A STAR IS BORN The film comes to life when it shows media columnist David Carr pushing hard for on-the-record quotes or slamming his headset in frustration. |
The New YorkTimes is not like other newspapers. Just for starters, other newspapers don't have a massive national and international audience waiting eagerly each day for their journalistic efforts to land on their doorstep.This makes the Times' struggles through the great Internet media transformation simultaneously more interesting and less relevant than the experience of typical papers — a conundrum timidly danced around by the filmmakers behind the new documentary Page One: Inside the New York Times.
From the first frames, when we hear media critic Howard Kurtz declaring that "the newspaper business is in deep trouble," Page One presents itself as a film about the big picture of the tsunami threatening traditional news media. The Times is certainly touched by that wave, but most of that tale is happening elsewhere. Thus the film casts its frenetic glance briefly across Gawker, Apple, Twitter, Huffington Post, WikiLeaks, ProPublica, Monster.com, Newser, and the Tribune Company, among others.
To bridge the gulf between the anomalous Times and the story they want to tell about the broader media world, the filmmakers train their cameras on a nexus between the two: the Times media desk. In particular, they make a star of media reporter David Carr, a gravel-voiced, perpetually perturbed former drug addict who speaks intelligently and passionately about the challenges facing the newspaper business.

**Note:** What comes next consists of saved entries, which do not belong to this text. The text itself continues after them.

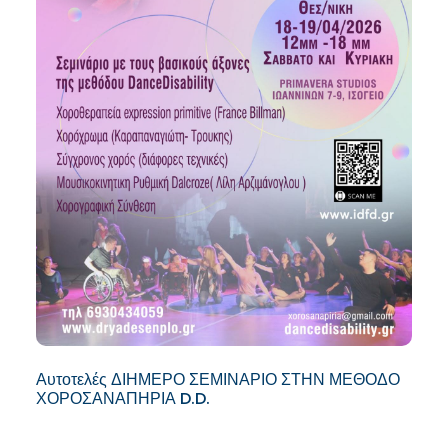
Αυτοτελές ΔΙΗΜΕΡΟ ΣΕΜΙΝΑΡΙΟ ΣΤΗΝ ΜΕΘΟΔΟ
ΧΟΡΟΣΑΝΑΠΗΡΙΑ D.D.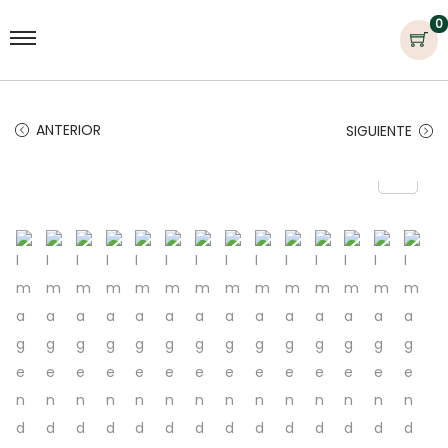
0
ANTERIOR
SIGUIENTE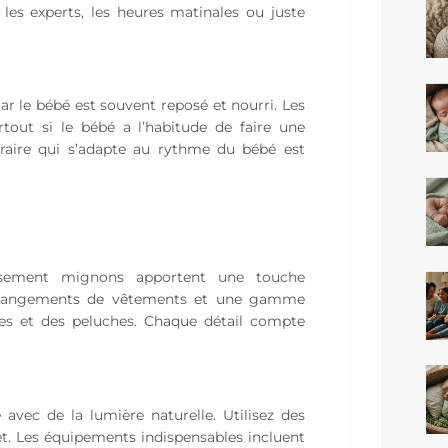
 les experts, les heures matinales ou juste
ar le bébé est souvent reposé et nourri. Les
tout si le bébé a l’habitude de faire une
oraire qui s’adapte au rythme du bébé est
eusement mignons apportent une touche
s changements de vêtements et une gamme
res et des peluches. Chaque détail compte
 avec de la lumière naturelle. Utilisez des
et. Les équipements indispensables incluent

Carr is eminently watchable, especially when he's shown actually doing his job. These are the moments when the film generates a spark of life: we see Carr pushing for on-the-record quotes; telling the subject of a story about the damaging documents he has obtained; and slamming his headset to the desk at the end of a frustrating interview.
Watching Carr work those stories reveals little about the media revolution, and nothing about its effects on the Times. And most of the internal-Times stories covered in Page One — brief hashing over the carcasses of Judith Miller, Jayson Blair, and the decision to print WikiLeaks material — have little to do with those challenges either. Even a sad interlude, from late 2009, where then–executive editor Bill Keller lays off 100 newsroom employees, fails to provide any sense of why it happened.

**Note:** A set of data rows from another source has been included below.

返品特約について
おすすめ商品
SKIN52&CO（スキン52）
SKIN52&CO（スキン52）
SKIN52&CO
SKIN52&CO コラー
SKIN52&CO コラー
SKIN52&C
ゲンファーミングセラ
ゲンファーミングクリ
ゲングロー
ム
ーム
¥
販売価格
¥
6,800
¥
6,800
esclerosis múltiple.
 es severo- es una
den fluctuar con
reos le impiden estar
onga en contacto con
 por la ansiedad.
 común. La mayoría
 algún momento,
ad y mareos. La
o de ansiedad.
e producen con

The most interesting episode comes late in the film, when NBC News reports on the "official" withdrawal of combat troops from Iraq. Times editors struggle through the day over how to cover this, because they can't get confirmation from the Pentagon or the White House that this is anything more than an NBC-created television story. Should they report that NBC News is reporting the official end of combat? If they don't, and other major papers do, will they look bad? Should they report on it, but with a skeptical spin? Should they write a media story about NBC News creating the story?

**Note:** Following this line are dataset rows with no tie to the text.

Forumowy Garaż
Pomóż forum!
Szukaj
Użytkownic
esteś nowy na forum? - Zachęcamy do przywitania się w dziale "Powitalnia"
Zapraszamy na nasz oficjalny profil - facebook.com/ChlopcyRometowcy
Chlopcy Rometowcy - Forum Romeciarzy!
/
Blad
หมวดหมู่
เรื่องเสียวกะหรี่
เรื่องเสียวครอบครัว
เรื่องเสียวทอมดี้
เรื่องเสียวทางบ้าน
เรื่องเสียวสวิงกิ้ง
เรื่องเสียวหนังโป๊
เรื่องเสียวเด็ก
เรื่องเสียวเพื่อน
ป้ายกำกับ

Although unacknowledged in the film, this is the type of decision that other news media make every day about stories reported in the Times. So it's interesting to see the Times editors make a final decision, sometime after seven o'clock that evening, not to write about the "end of combat troops" story at all, and to take their lumps for it in the morning if need be.
Or, so the documentary says. In fact, the Times posted a story on its Web site at 8:25 that night, relaying what NBC News had reported but cautioning that the official date for the end of combat was still two weeks off. Turns out you can't believe everything you see — on NBC News, in the New York Times, or even in a documentary about the news business.